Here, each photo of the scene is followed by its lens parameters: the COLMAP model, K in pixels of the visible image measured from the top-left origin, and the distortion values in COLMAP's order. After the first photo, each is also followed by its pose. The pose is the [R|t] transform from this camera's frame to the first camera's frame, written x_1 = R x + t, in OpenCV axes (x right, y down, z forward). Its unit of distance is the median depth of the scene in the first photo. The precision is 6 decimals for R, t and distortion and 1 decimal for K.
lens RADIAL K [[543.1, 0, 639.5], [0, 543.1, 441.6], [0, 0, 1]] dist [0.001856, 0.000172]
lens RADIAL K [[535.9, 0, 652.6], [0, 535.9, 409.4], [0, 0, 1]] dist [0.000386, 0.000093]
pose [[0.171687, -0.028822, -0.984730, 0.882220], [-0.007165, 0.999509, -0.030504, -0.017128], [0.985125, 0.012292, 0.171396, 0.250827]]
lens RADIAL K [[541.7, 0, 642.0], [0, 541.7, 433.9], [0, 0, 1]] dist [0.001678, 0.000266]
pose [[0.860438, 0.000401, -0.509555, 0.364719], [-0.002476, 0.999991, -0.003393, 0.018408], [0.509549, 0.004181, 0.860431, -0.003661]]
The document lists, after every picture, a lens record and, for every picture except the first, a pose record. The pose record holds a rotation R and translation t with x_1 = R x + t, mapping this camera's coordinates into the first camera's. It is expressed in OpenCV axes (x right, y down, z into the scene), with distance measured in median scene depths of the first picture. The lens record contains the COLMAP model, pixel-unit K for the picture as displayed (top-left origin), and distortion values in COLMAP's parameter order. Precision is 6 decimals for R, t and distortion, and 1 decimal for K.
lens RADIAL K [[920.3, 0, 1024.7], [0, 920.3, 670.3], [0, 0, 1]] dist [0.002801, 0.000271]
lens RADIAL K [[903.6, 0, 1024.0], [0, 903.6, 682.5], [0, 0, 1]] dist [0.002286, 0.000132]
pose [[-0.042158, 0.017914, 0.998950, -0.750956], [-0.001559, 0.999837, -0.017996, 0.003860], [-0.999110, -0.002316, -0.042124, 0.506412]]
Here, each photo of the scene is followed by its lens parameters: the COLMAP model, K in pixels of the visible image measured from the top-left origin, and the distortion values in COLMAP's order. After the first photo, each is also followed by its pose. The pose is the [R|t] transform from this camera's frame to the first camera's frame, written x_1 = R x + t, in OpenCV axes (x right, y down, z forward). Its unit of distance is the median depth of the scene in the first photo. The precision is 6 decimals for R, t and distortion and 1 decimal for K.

+++++

=== Work to complete ===
Copy every line of the items above word for word, in their original order.

=== Response area ===
Here, each photo of the scene is followed by its lens parameters: the COLMAP model, K in pixels of the visible image measured from the top-left origin, and the distortion values in COLMAP's order. After the first photo, each is also followed by its pose. The pose is the [R|t] transform from this camera's frame to the first camera's frame, written x_1 = R x + t, in OpenCV axes (x right, y down, z forward). Its unit of distance is the median depth of the scene in the first photo. The precision is 6 decimals for R, t and distortion and 1 decimal for K.
lens RADIAL K [[543.1, 0, 639.5], [0, 543.1, 441.6], [0, 0, 1]] dist [0.001856, 0.000172]
lens RADIAL K [[535.9, 0, 652.6], [0, 535.9, 409.4], [0, 0, 1]] dist [0.000386, 0.000093]
pose [[0.171687, -0.028822, -0.984730, 0.882220], [-0.007165, 0.999509, -0.030504, -0.017128], [0.985125, 0.012292, 0.171396, 0.250827]]
lens RADIAL K [[541.7, 0, 642.0], [0, 541.7, 433.9], [0, 0, 1]] dist [0.001678, 0.000266]
pose [[0.860438, 0.000401, -0.509555, 0.364719], [-0.002476, 0.999991, -0.003393, 0.018408], [0.509549, 0.004181, 0.860431, -0.003661]]
The document lists, after every picture, a lens record and, for every picture except the first, a pose record. The pose record holds a rotation R and translation t with x_1 = R x + t, mapping this camera's coordinates into the first camera's. It is expressed in OpenCV axes (x right, y down, z into the scene), with distance measured in median scene depths of the first picture. The lens record contains the COLMAP model, pixel-unit K for the picture as displayed (top-left origin), and distortion values in COLMAP's parameter order. Precision is 6 decimals for R, t and distortion, and 1 decimal for K.
lens RADIAL K [[920.3, 0, 1024.7], [0, 920.3, 670.3], [0, 0, 1]] dist [0.002801, 0.000271]
lens RADIAL K [[903.6, 0, 1024.0], [0, 903.6, 682.5], [0, 0, 1]] dist [0.002286, 0.000132]
pose [[-0.042158, 0.017914, 0.998950, -0.750956], [-0.001559, 0.999837, -0.017996, 0.003860], [-0.999110, -0.002316, -0.042124, 0.506412]]
Here, each photo of the scene is followed by its lens parameters: the COLMAP model, K in pixels of the visible image measured from the top-left origin, and the distortion values in COLMAP's order. After the first photo, each is also followed by its pose. The pose is the [R|t] transform from this camera's frame to the first camera's frame, written x_1 = R x + t, in OpenCV axes (x right, y down, z forward). Its unit of distance is the median depth of the scene in the first photo. The precision is 6 decimals for R, t and distortion and 1 decimal for K.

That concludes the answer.